> _WORK ORDER_:
Omit the images and output every line of the data below exactly.

> _PROVIDED RECORDS_:
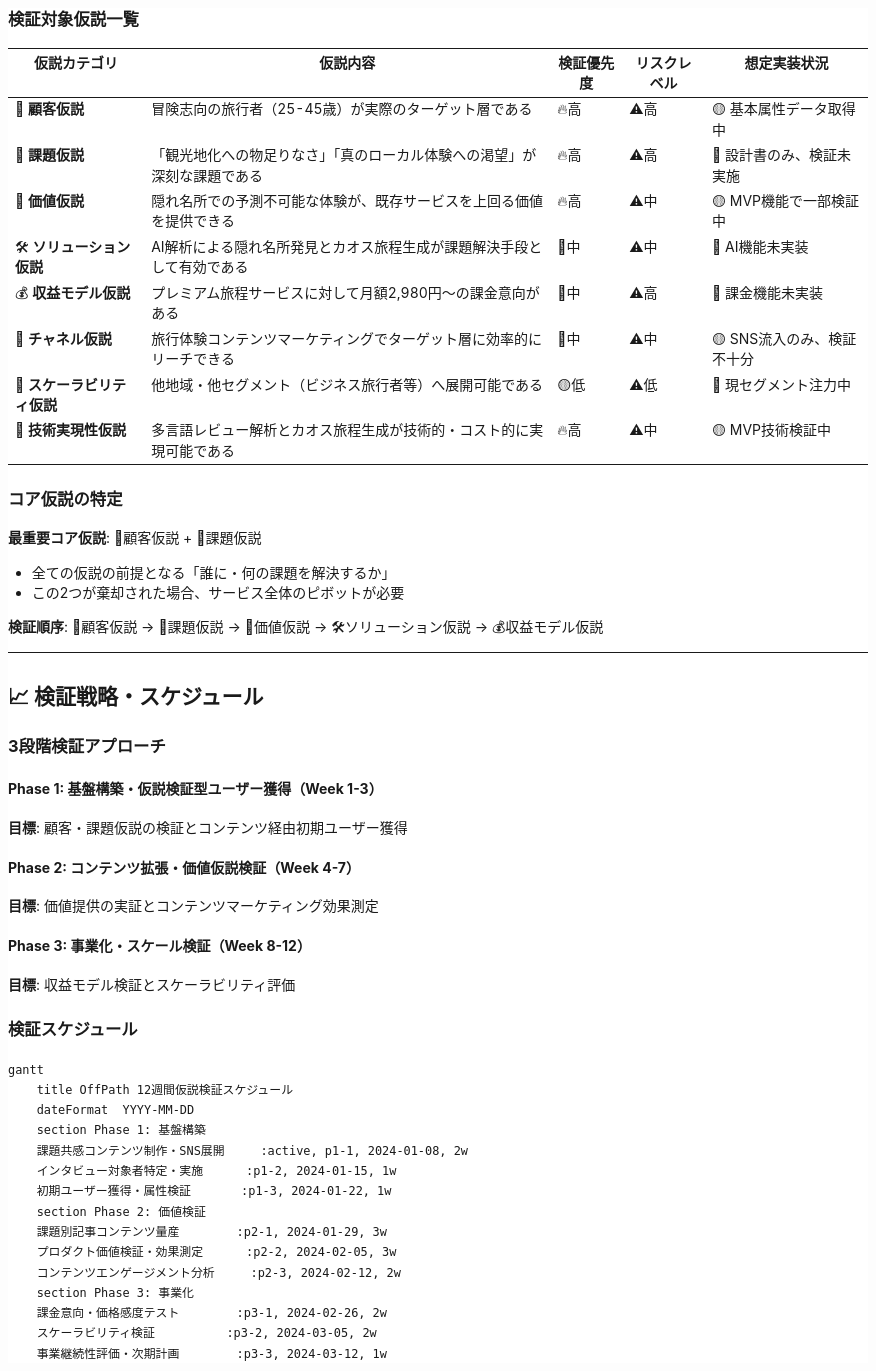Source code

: ### 検証対象仮説一覧

| 仮説カテゴリ | 仮説内容 | 検証優先度 | リスクレベル | 想定実装状況 |
|------------|----------|------------|-------------|-------------|
| 👤 **顧客仮説** | 冒険志向の旅行者（25-45歳）が実際のターゲット層である | 🔥高 | ⚠️高 | 🟡 基本属性データ取得中 |
| 🧱 **課題仮説** | 「観光地化への物足りなさ」「真のローカル体験への渇望」が深刻な課題である | 🔥高 | ⚠️高 | 🔴 設計書のみ、検証未実施 |
| 💎 **価値仮説** | 隠れ名所での予測不可能な体験が、既存サービスを上回る価値を提供できる | 🔥高 | ⚠️中 | 🟡 MVP機能で一部検証中 |
| 🛠️ **ソリューション仮説** | AI解析による隠れ名所発見とカオス旅程生成が課題解決手段として有効である | 🔵中 | ⚠️中 | 🔴 AI機能未実装 |
| 💰 **収益モデル仮説** | プレミアム旅程サービスに対して月額2,980円〜の課金意向がある | 🔵中 | ⚠️高 | 🔴 課金機能未実装 |
| 🚪 **チャネル仮説** | 旅行体験コンテンツマーケティングでターゲット層に効率的にリーチできる | 🔵中 | ⚠️中 | 🟡 SNS流入のみ、検証不十分 |
| 🌱 **スケーラビリティ仮説** | 他地域・他セグメント（ビジネス旅行者等）へ展開可能である | 🟡低 | ⚠️低 | 🔴 現セグメント注力中 |
| 🤖 **技術実現性仮説** | 多言語レビュー解析とカオス旅程生成が技術的・コスト的に実現可能である | 🔥高 | ⚠️中 | 🟡 MVP技術検証中 |

### コア仮説の特定

**最重要コア仮説**: 👤顧客仮説 + 🧱課題仮説
- 全ての仮説の前提となる「誰に・何の課題を解決するか」
- この2つが棄却された場合、サービス全体のピボットが必要

**検証順序**: 👤顧客仮説 → 🧱課題仮説 → 💎価値仮説 → 🛠️ソリューション仮説 → 💰収益モデル仮説

---

## 📈 検証戦略・スケジュール

### 3段階検証アプローチ

#### Phase 1: 基盤構築・仮説検証型ユーザー獲得（Week 1-3）
**目標**: 顧客・課題仮説の検証とコンテンツ経由初期ユーザー獲得

#### Phase 2: コンテンツ拡張・価値仮説検証（Week 4-7）  
**目標**: 価値提供の実証とコンテンツマーケティング効果測定

#### Phase 3: 事業化・スケール検証（Week 8-12）
**目標**: 収益モデル検証とスケーラビリティ評価

### 検証スケジュール

```mermaid
gantt
    title OffPath 12週間仮説検証スケジュール
    dateFormat  YYYY-MM-DD
    section Phase 1: 基盤構築
    課題共感コンテンツ制作・SNS展開     :active, p1-1, 2024-01-08, 2w
    インタビュー対象者特定・実施      :p1-2, 2024-01-15, 1w
    初期ユーザー獲得・属性検証       :p1-3, 2024-01-22, 1w
    section Phase 2: 価値検証
    課題別記事コンテンツ量産        :p2-1, 2024-01-29, 3w
    プロダクト価値検証・効果測定      :p2-2, 2024-02-05, 3w
    コンテンツエンゲージメント分析     :p2-3, 2024-02-12, 2w
    section Phase 3: 事業化
    課金意向・価格感度テスト        :p3-1, 2024-02-26, 2w
    スケーラビリティ検証          :p3-2, 2024-03-05, 2w
    事業継続性評価・次期計画        :p3-3, 2024-03-12, 1w
```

> _REPLY TO THE EXERCISE_:
Source code

: ### 検証対象仮説一覧

| 仮説カテゴリ | 仮説内容 | 検証優先度 | リスクレベル | 想定実装状況 |
|------------|----------|------------|-------------|-------------|
| 👤 **顧客仮説** | 冒険志向の旅行者（25-45歳）が実際のターゲット層である | 🔥高 | ⚠️高 | 🟡 基本属性データ取得中 |
| 🧱 **課題仮説** | 「観光地化への物足りなさ」「真のローカル体験への渇望」が深刻な課題である | 🔥高 | ⚠️高 | 🔴 設計書のみ、検証未実施 |
| 💎 **価値仮説** | 隠れ名所での予測不可能な体験が、既存サービスを上回る価値を提供できる | 🔥高 | ⚠️中 | 🟡 MVP機能で一部検証中 |
| 🛠️ **ソリューション仮説** | AI解析による隠れ名所発見とカオス旅程生成が課題解決手段として有効である | 🔵中 | ⚠️中 | 🔴 AI機能未実装 |
| 💰 **収益モデル仮説** | プレミアム旅程サービスに対して月額2,980円〜の課金意向がある | 🔵中 | ⚠️高 | 🔴 課金機能未実装 |
| 🚪 **チャネル仮説** | 旅行体験コンテンツマーケティングでターゲット層に効率的にリーチできる | 🔵中 | ⚠️中 | 🟡 SNS流入のみ、検証不十分 |
| 🌱 **スケーラビリティ仮説** | 他地域・他セグメント（ビジネス旅行者等）へ展開可能である | 🟡低 | ⚠️低 | 🔴 現セグメント注力中 |
| 🤖 **技術実現性仮説** | 多言語レビュー解析とカオス旅程生成が技術的・コスト的に実現可能である | 🔥高 | ⚠️中 | 🟡 MVP技術検証中 |

### コア仮説の特定

**最重要コア仮説**: 👤顧客仮説 + 🧱課題仮説
- 全ての仮説の前提となる「誰に・何の課題を解決するか」
- この2つが棄却された場合、サービス全体のピボットが必要

**検証順序**: 👤顧客仮説 → 🧱課題仮説 → 💎価値仮説 → 🛠️ソリューション仮説 → 💰収益モデル仮説

---

## 📈 検証戦略・スケジュール

### 3段階検証アプローチ

#### Phase 1: 基盤構築・仮説検証型ユーザー獲得（Week 1-3）
**目標**: 顧客・課題仮説の検証とコンテンツ経由初期ユーザー獲得

#### Phase 2: コンテンツ拡張・価値仮説検証（Week 4-7）  
**目標**: 価値提供の実証とコンテンツマーケティング効果測定

#### Phase 3: 事業化・スケール検証（Week 8-12）
**目標**: 収益モデル検証とスケーラビリティ評価

### 検証スケジュール

```mermaid
gantt
    title OffPath 12週間仮説検証スケジュール
    dateFormat  YYYY-MM-DD
    section Phase 1: 基盤構築
    課題共感コンテンツ制作・SNS展開     :active, p1-1, 2024-01-08, 2w
    インタビュー対象者特定・実施      :p1-2, 2024-01-15, 1w
    初期ユーザー獲得・属性検証       :p1-3, 2024-01-22, 1w
    section Phase 2: 価値検証
    課題別記事コンテンツ量産        :p2-1, 2024-01-29, 3w
    プロダクト価値検証・効果測定      :p2-2, 2024-02-05, 3w
    コンテンツエンゲージメント分析     :p2-3, 2024-02-12, 2w
    section Phase 3: 事業化
    課金意向・価格感度テスト        :p3-1, 2024-02-26, 2w
    スケーラビリティ検証          :p3-2, 2024-03-05, 2w
    事業継続性評価・次期計画        :p3-3, 2024-03-12, 1w
```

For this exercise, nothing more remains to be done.